## Written task
Restate the data word for word. Leave the pictures out.

<<<<

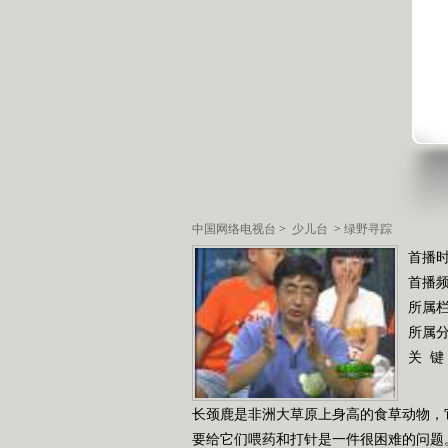
中国网络电视台
>
少儿台
>
绿野寻踪
首播时
首播
所属
所属
关 键
长颈鹿是非洲大草原上身高的食草动物，
要给它们喂药和打针是一件很困难的问题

>>>>

## Task solution
中国网络电视台
>
少儿台
>
绿野寻踪
首播时
首播
所属
所属
关 键
长颈鹿是非洲大草原上身高的食草动物，
要给它们喂药和打针是一件很困难的问题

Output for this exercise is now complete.